In the wake of last week's tragic school shooting in Newtown, Conn., many are starting to point the finger at U.S. government programs like Medicaid, saying those programs need to be expanded to prevent future tragedies.
“Medicaid is hands down the most important source of funding for public mental health services,” Ron Honberg, the director for policy and legal affairs at the National Alliance on Mental Illness, told Bloomberg Businessweek.
The Supreme Court struck the mandate requiring states to expand Medicaid programs, which made it optional, according to Businessweek. Though no one is certain if Adam Lanza was on Medicaid, services for non-poor mentally ill patients have been hit hard by the recession.
The upcoming “fiscal cliff” has many worried that an already ill-equipped Medicaid system will suffer further cuts.
“One of my greatest frustrations with clinical practice is that there are far too many times when I lack the tools necessary to care for children who need help,” Aaron Carroll, director of Health Policy and Professionalism Research at Indiana University School of Medicine, said in a column on CNN.com. “It's relatively easy to cure an infection or an acute physical ailment. It's so much harder to take a mental health issue.”
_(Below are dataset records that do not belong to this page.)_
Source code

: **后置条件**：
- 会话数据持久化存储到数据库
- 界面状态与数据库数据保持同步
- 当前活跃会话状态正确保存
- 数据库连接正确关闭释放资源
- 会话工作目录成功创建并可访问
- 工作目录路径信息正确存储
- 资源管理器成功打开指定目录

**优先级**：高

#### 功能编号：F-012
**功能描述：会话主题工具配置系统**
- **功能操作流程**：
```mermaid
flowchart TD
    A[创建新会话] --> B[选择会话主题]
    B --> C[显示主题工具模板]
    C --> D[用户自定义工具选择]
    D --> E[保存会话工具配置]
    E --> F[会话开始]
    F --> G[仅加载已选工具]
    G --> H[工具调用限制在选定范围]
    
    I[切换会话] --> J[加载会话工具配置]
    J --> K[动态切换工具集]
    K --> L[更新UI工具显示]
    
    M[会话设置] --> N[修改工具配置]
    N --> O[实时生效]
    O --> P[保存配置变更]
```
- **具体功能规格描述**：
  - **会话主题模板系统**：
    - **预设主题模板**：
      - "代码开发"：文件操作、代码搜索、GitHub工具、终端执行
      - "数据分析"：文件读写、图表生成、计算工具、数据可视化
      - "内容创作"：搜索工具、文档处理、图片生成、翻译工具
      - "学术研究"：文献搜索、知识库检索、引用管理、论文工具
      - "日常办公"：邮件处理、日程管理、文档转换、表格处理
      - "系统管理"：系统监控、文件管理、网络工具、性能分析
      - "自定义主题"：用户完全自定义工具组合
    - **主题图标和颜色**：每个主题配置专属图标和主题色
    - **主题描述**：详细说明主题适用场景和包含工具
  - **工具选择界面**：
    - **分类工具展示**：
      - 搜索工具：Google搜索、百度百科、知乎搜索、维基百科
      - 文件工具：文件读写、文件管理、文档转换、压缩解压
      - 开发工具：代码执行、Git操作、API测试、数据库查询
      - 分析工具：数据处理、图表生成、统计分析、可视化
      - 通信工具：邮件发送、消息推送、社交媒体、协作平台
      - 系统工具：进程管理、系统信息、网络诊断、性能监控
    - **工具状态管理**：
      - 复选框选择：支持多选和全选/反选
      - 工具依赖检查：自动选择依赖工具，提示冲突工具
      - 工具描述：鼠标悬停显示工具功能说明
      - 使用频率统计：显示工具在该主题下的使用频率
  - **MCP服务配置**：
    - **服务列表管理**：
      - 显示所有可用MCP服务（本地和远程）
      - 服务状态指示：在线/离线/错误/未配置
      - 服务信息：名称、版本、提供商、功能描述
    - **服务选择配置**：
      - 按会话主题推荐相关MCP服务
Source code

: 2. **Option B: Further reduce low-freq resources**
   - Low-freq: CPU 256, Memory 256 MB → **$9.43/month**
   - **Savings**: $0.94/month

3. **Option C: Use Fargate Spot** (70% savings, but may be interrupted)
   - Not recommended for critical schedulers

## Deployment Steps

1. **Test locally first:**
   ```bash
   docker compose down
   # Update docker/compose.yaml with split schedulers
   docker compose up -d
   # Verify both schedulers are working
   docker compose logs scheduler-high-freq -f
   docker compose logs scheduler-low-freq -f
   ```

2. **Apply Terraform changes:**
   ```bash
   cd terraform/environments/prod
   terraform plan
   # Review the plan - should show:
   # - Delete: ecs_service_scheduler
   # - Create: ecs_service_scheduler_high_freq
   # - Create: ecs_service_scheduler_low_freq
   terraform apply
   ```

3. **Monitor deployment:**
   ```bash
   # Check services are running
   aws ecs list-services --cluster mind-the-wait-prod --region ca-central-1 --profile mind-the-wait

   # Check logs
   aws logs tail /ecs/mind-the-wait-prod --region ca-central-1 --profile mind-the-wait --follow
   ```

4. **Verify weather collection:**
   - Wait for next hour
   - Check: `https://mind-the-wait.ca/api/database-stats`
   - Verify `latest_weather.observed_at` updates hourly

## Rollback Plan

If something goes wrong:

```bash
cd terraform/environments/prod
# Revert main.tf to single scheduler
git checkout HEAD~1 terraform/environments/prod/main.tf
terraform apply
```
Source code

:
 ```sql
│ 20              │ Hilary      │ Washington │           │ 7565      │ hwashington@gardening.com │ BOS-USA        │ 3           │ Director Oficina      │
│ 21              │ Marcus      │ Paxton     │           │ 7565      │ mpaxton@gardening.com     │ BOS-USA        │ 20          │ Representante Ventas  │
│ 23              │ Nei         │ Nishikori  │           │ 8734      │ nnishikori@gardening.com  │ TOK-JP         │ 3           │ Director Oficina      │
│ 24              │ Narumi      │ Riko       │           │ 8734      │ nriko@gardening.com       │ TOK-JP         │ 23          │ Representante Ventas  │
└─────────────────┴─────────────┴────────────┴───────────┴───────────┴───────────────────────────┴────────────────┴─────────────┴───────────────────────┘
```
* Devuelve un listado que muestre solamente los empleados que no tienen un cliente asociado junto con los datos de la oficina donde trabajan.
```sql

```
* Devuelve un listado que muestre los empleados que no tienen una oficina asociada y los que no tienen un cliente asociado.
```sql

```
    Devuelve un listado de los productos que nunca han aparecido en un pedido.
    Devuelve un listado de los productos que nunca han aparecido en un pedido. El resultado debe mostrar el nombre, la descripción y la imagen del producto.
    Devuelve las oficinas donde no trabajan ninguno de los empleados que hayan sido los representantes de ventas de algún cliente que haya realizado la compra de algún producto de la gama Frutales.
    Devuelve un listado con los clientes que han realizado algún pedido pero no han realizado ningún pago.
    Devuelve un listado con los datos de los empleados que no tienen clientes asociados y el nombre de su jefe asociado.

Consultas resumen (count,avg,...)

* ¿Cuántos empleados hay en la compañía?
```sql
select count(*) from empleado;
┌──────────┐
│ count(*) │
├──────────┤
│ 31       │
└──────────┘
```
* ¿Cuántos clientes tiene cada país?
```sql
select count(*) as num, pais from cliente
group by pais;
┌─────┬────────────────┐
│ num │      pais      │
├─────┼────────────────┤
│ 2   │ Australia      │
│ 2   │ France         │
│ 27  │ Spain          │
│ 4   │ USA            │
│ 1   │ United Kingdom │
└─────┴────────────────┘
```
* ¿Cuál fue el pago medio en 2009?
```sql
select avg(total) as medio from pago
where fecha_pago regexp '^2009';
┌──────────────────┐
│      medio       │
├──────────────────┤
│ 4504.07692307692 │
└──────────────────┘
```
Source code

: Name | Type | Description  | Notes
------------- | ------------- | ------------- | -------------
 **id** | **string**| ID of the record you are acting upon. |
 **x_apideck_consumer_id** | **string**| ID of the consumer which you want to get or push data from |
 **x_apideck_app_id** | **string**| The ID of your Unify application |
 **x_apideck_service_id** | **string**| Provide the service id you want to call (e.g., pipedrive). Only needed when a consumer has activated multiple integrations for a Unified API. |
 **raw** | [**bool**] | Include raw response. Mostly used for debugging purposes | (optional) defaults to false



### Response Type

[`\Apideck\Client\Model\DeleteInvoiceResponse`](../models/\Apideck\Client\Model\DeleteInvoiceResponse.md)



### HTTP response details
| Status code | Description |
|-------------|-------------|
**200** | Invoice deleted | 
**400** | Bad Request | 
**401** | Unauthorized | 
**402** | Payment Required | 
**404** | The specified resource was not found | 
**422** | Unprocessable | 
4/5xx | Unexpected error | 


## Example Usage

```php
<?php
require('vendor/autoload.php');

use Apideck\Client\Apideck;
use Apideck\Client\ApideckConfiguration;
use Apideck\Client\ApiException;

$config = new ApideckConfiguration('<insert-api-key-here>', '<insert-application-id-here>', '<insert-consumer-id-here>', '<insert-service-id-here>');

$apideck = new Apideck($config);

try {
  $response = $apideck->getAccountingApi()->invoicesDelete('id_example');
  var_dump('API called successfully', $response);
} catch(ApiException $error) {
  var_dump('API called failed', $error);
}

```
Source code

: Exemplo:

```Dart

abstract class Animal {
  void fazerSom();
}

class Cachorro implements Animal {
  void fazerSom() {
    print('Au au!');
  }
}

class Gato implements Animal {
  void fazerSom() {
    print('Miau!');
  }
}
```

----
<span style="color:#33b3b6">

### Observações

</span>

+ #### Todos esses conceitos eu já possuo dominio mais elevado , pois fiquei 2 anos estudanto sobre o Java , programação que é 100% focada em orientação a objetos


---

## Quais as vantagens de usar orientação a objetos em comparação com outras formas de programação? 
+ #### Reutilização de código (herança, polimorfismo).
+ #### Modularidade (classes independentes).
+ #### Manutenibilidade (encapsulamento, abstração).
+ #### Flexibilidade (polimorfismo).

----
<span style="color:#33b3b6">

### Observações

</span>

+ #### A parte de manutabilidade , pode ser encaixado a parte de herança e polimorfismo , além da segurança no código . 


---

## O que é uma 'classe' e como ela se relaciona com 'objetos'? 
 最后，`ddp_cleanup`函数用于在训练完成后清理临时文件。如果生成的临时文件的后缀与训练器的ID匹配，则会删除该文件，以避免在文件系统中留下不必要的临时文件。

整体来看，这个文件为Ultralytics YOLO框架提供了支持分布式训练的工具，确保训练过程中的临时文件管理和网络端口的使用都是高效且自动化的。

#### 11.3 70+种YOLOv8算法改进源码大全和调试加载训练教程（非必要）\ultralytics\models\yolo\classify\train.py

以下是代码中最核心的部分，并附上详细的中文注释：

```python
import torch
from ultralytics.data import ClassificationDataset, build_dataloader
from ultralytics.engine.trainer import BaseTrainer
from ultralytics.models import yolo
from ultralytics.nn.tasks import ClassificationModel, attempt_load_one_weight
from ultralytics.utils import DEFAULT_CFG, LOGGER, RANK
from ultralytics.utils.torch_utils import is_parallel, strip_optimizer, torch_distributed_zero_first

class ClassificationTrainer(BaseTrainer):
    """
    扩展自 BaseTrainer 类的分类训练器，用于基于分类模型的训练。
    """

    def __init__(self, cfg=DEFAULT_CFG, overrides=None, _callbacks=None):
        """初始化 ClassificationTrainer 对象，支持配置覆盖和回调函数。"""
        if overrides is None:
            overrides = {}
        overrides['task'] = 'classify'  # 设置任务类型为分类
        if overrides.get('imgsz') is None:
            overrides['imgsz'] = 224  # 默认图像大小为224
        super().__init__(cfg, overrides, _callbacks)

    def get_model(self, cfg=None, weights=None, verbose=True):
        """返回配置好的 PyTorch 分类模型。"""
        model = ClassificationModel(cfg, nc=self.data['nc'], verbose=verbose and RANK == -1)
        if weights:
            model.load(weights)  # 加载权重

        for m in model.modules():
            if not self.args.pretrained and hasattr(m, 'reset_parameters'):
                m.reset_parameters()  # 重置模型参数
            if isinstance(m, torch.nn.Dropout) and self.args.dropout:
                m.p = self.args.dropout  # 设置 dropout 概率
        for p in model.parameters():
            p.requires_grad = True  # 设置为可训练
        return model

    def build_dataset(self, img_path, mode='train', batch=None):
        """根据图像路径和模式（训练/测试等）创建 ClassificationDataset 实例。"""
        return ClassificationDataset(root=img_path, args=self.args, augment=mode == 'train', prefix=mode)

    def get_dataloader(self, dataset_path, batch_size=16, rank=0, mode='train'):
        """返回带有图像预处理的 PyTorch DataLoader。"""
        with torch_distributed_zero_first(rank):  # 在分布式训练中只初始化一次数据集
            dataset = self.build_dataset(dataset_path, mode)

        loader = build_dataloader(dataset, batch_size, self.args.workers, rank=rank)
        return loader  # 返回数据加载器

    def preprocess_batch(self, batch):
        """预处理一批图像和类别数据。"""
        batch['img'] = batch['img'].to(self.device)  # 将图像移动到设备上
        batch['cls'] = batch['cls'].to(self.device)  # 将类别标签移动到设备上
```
More than 60 percent of people in the public mental health system will be affected if long-term cuts to Medicaid are made, according to MSNBC.
“As there’s a decrease in coverage or a decrease in providers, the longer people have to wait for appointments, the less likely they are to go,” Sarah Steverman, director of State Policy for Mental Health America, told MSNBC. “And then they’re less likely to get the help that they need. It’s always been a problem, and I think we’ll see an even bigger problem if we do have cuts to Medicaid.”
Lawmakers are, however, adding mental health services to their priorities, according to an article in the Deseret News.
"We have to deal with the mental health aspect," Utah Rep. Jason Chaffetz said on "This Week." "I think we absolutely should talk about the intersection of a lethal weapon and (how) it relates to mental health. Absolutely we've got to have that discussion in this country."